Escapade au Bhoutan : la danse des grues
Niché au cœur de l’Himalaya, le Bhoutan est un petit royaume bouddhiste qui tente de se développer autrement en préservant à la fois son environnement et sa culture. Depuis quelques années, ce pays attise la curiosité des voyageurs étrangers avec ses traditions et ses paysages himalayens intacts. A Gangtey, le 11 novembre prochain, se déroule le Festival des grues à cou noir. Cet évènement témoigne de l’importance de la protection de ces oiseaux en voie de disparition, mais pas seulement…
Il était une fois le royaume du bonheur
Le Pays du Dragon, surnommé aussi Terre du Dragon Tonnerre, se fait remarquer sur la scène internationale au début des années soixante-dix avec un indicateur innovant : le Bonheur National Brut. Basée sur les valeurs traditionnelles bouddhistes, son approche holistique du développement met l’accent sur la protection de l’environnement, la croissance économique responsable, la bonne gouvernance et la préservation de la culture bhoutanaise.
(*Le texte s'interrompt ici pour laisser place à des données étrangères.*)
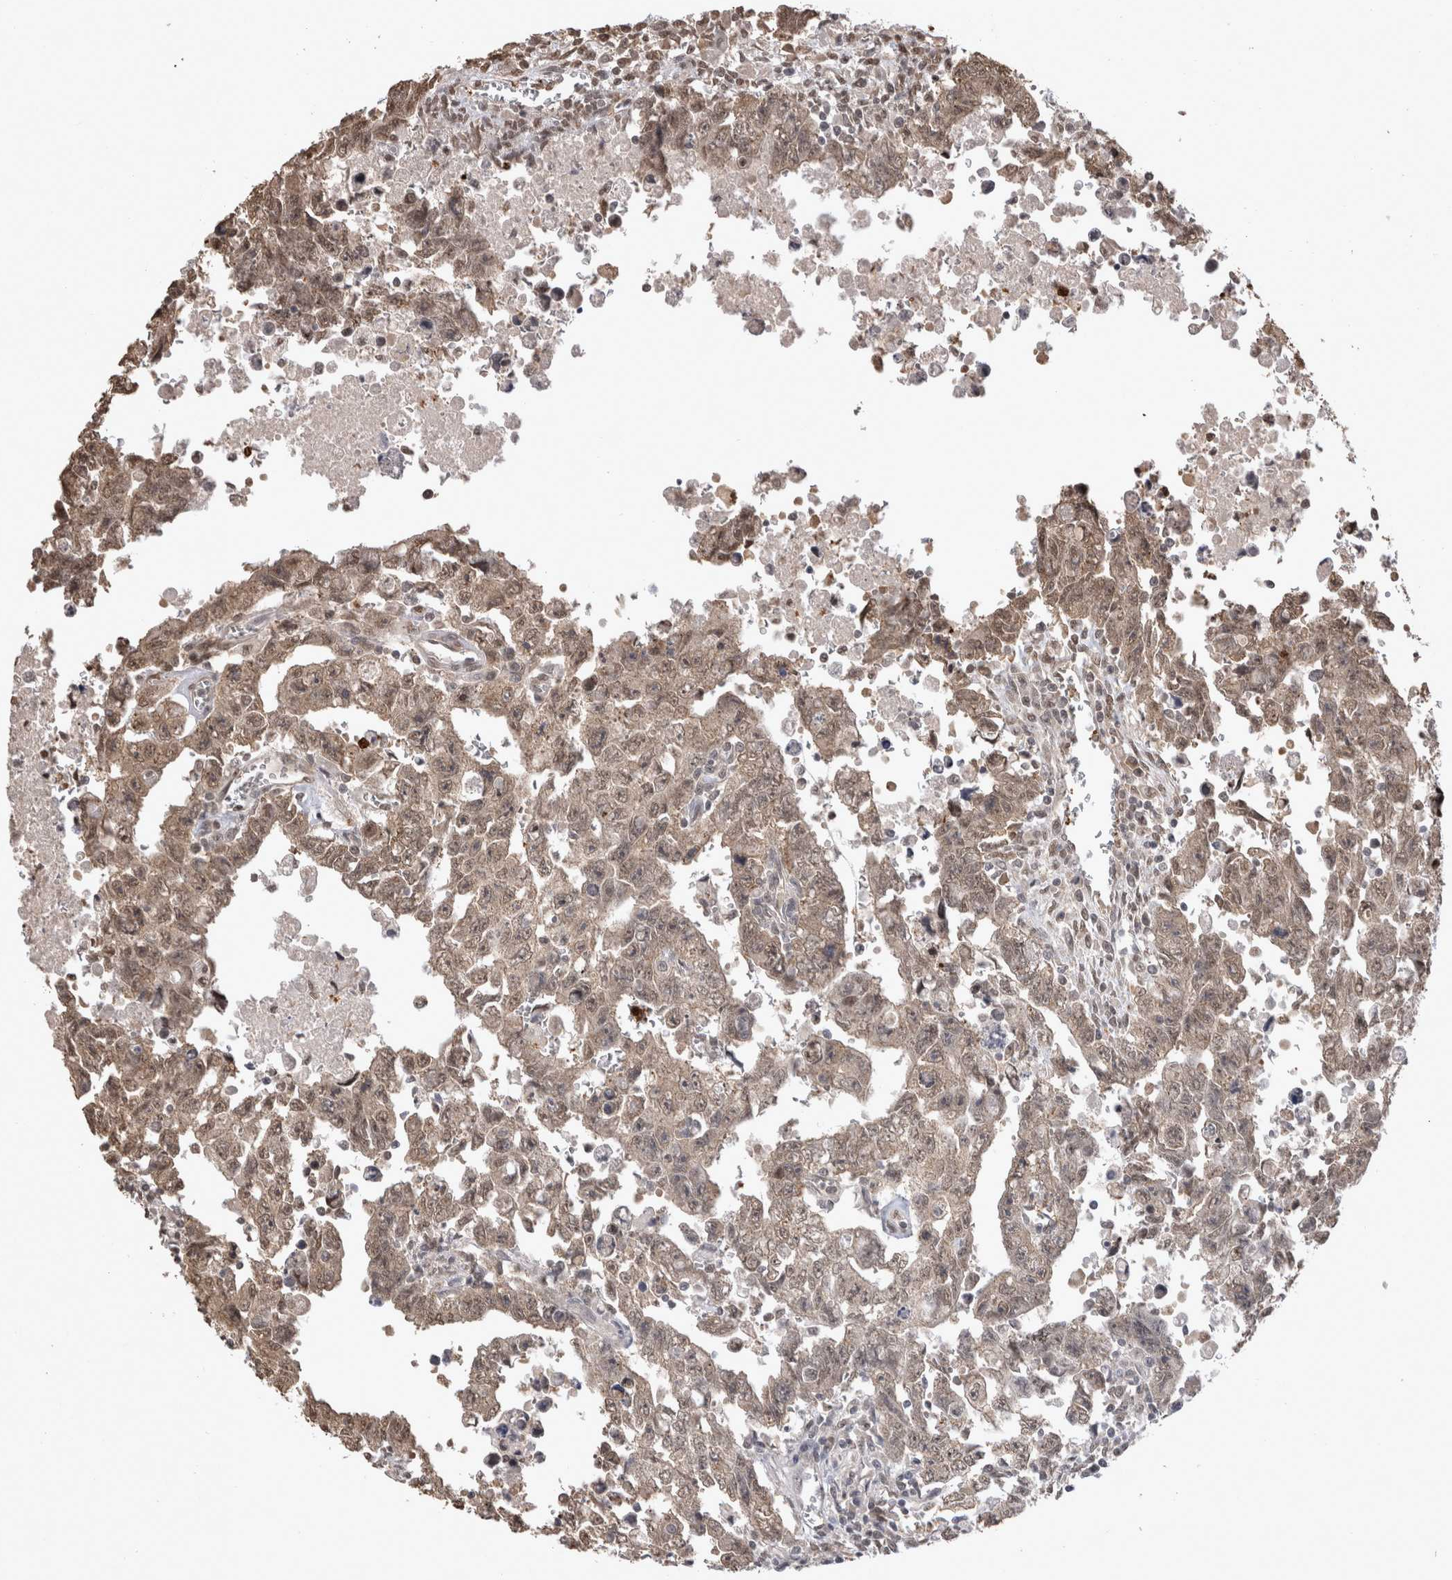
{"staining": {"intensity": "weak", "quantity": ">75%", "location": "cytoplasmic/membranous,nuclear"}, "tissue": "testis cancer", "cell_type": "Tumor cells", "image_type": "cancer", "snomed": [{"axis": "morphology", "description": "Carcinoma, Embryonal, NOS"}, {"axis": "topography", "description": "Testis"}], "caption": "Testis cancer stained with a protein marker displays weak staining in tumor cells.", "gene": "PAK4", "patient": {"sex": "male", "age": 28}}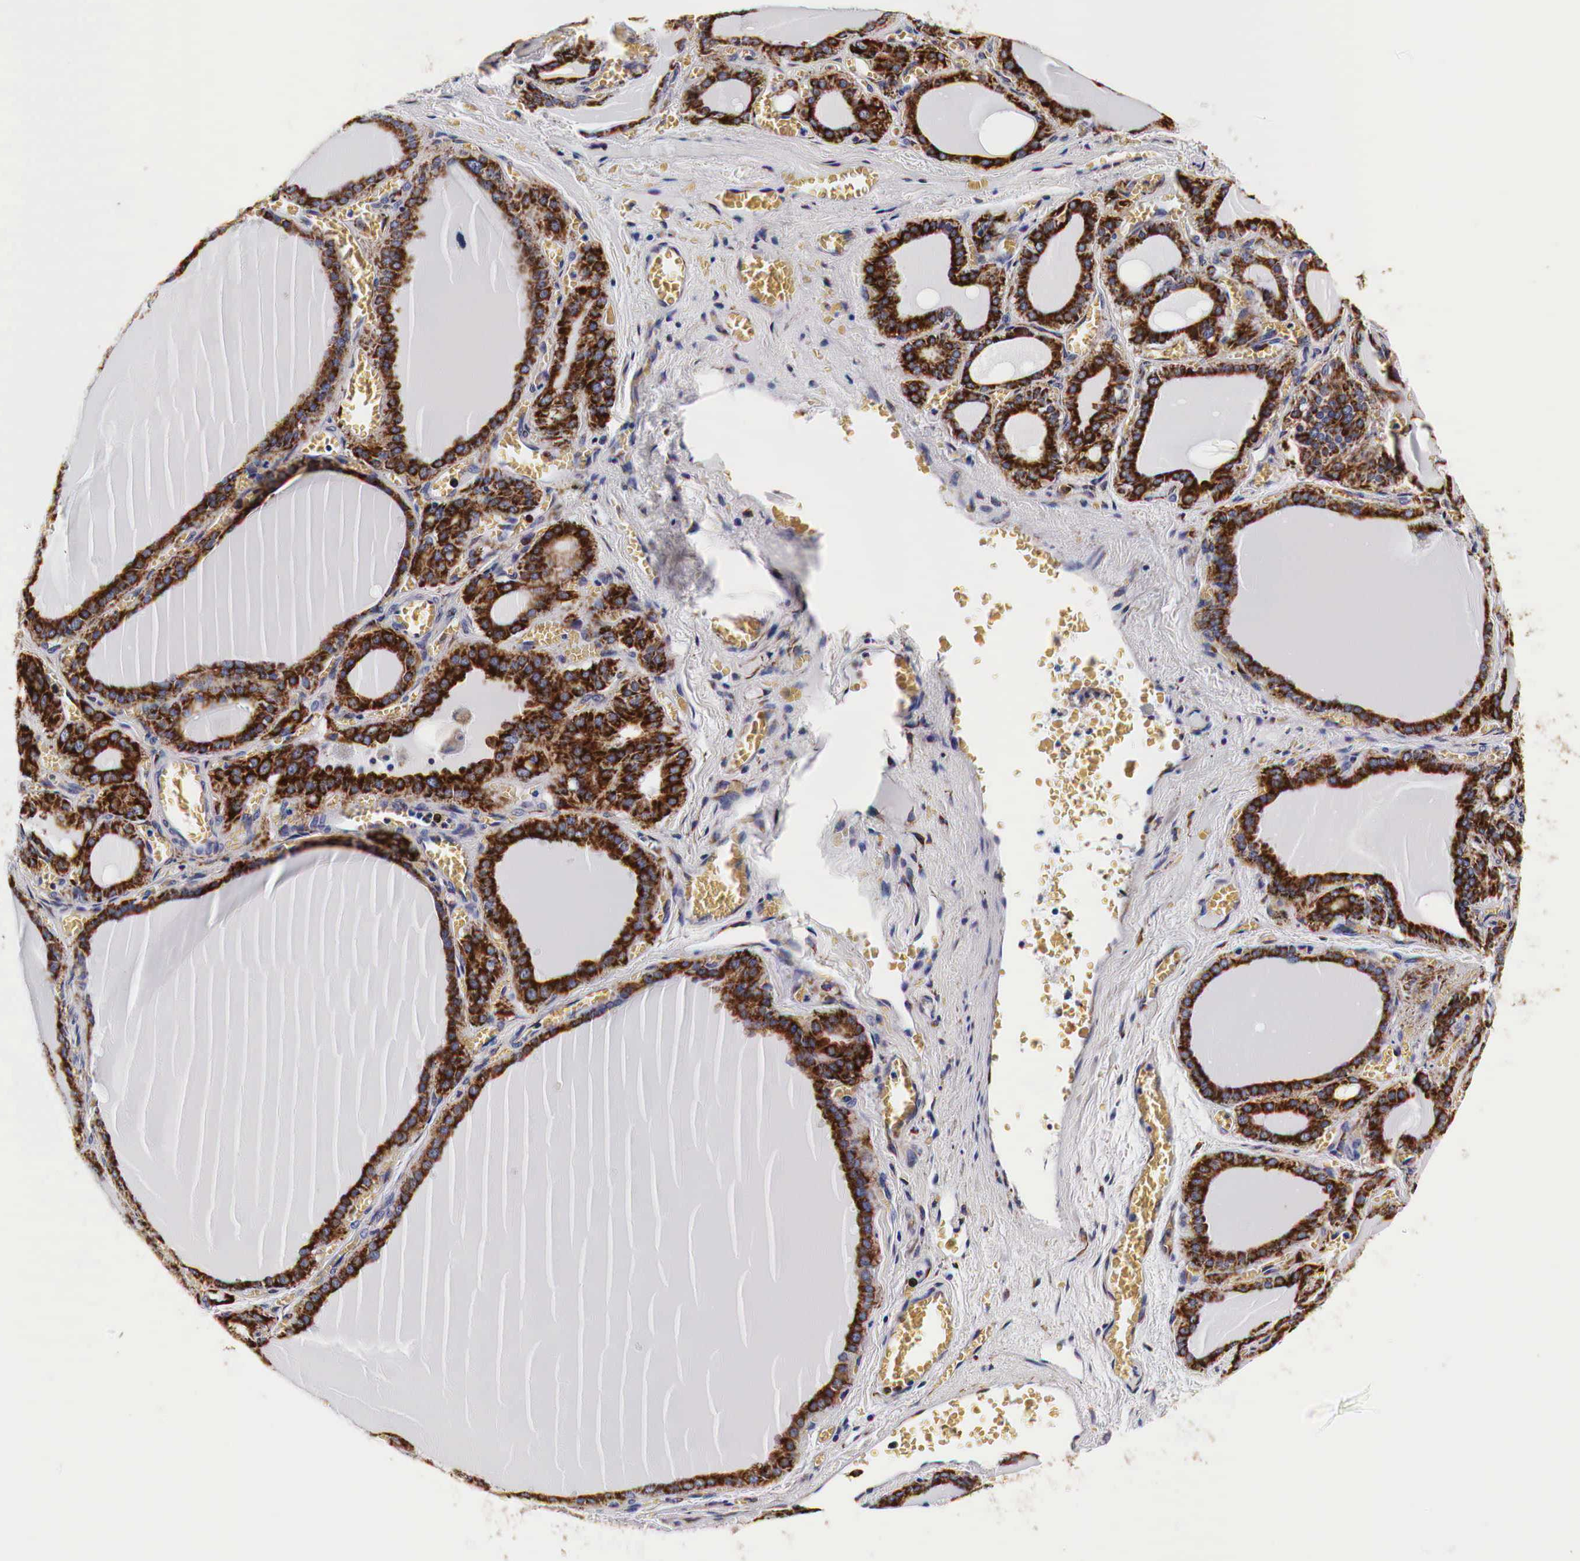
{"staining": {"intensity": "strong", "quantity": ">75%", "location": "cytoplasmic/membranous"}, "tissue": "thyroid gland", "cell_type": "Glandular cells", "image_type": "normal", "snomed": [{"axis": "morphology", "description": "Normal tissue, NOS"}, {"axis": "topography", "description": "Thyroid gland"}], "caption": "DAB immunohistochemical staining of unremarkable human thyroid gland shows strong cytoplasmic/membranous protein expression in about >75% of glandular cells.", "gene": "CKAP4", "patient": {"sex": "female", "age": 55}}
Quelle démarche audacieuse, source d’inspiration pour de nombreuses sociétés !
Un de ces engagements s’exprime concrètement à travers la politique touristique menée par le pays. Pour ne pas basculer dans le tourisme de masse qui nuirait aux traditions ancestrales et à l’environnement, l’obtention de visa ne se fait que par le biais d’une agence locale. Une tarification journalière de 250 dollars par personne permet de générer des revenus importants tout en limitant le nombre de touristes, donc leur impact sur le pays.
Phobjikha, vallée immaculée
A environ 130 km à l’Ouest de Thimphu, la capitale, se trouve la magnifique vallée de Phobjikha perchée à 3000m d’altitude. Au cœur de ce décor enchanteur, le monastère de Gangtey, entouré de fermes traditionnelles et de forêts denses, illustre le caractère préservé et spirituel de la région. Chaque année à l’automne on se réjouit de l’arrivée des grues à cou noir. Venues du Tibet pour se réfugier pendant l’hiver dans cette vaste vallée glaciaire, elles sont sacrées depuis toujours pour les bhoutanais. Leur apparition coïncide traditionnellement avec la fin de la saison des moissons. Dans les croyances locales, les grues sont aussi la réincarnation de deux dieux protecteurs de la vallée. Ces oiseaux gracieux feraient trois fois le tour du monastère de Gangtey pour honorer les lieux et demander protection pendant leur séjour.
Au tournant du XXIe siècle, les mutations de l’agriculture traditionnelle ont un impact négatif sur cette grande zone humide de migration. Les grues à cou noir deviennent une espèce en voie de disparition. Les populations locales doivent relever un nouveau défi, concilier leur respect pour cet oiseau face au développement économique croissant, tout en préservant leur mode de vie.
Un festival, des solutions
La Société Royale pour la Protection de la Nature (RSPN), grand acteur en matière de protection environnementale au Bhoutan, informe et sensibilise les populations locales à la sauvegarde de ces oiseaux rares. Depuis 1998, dans la cour du monastère de Gangtey, cette ONG organise chaque année le festival des grues à cou noir. Cet évènement est une excellente manière d’exprimer les traditions culturelles du Bhoutan ainsi que les enjeux actuels de préservation et de développement.
Eduquer
… et sensibiliser tout en faisant profiter les habitants d’un revenu complémentaire grâce au festival, la démarche fonctionne ! Tout le monde participe aux danses, les écoliers miment le ballet gracieux des grues dans leur costume original, les moines admirent le spectacle et les visiteurs soutiennent l’économie locale en séjournant chez l’habitant. La communauté locale de la vallée de Phobjikha réalise qu’en préservant son écosystème, notamment en refusant pesticides et engrais chimiques, elle protège ses oiseaux sacrés, perpétue ses traditions et attire les visiteurs étrangers en quête d’expérience authentique.
Participer au festival des grues à cou noir est une manière de soutenir ce projet unique d’écotourisme. Et si jamais vous souhaitez observer ces fameux migrateurs au long cou, rendez-vous au télescope du centre d’information installé à quelques kilomètres du monastère.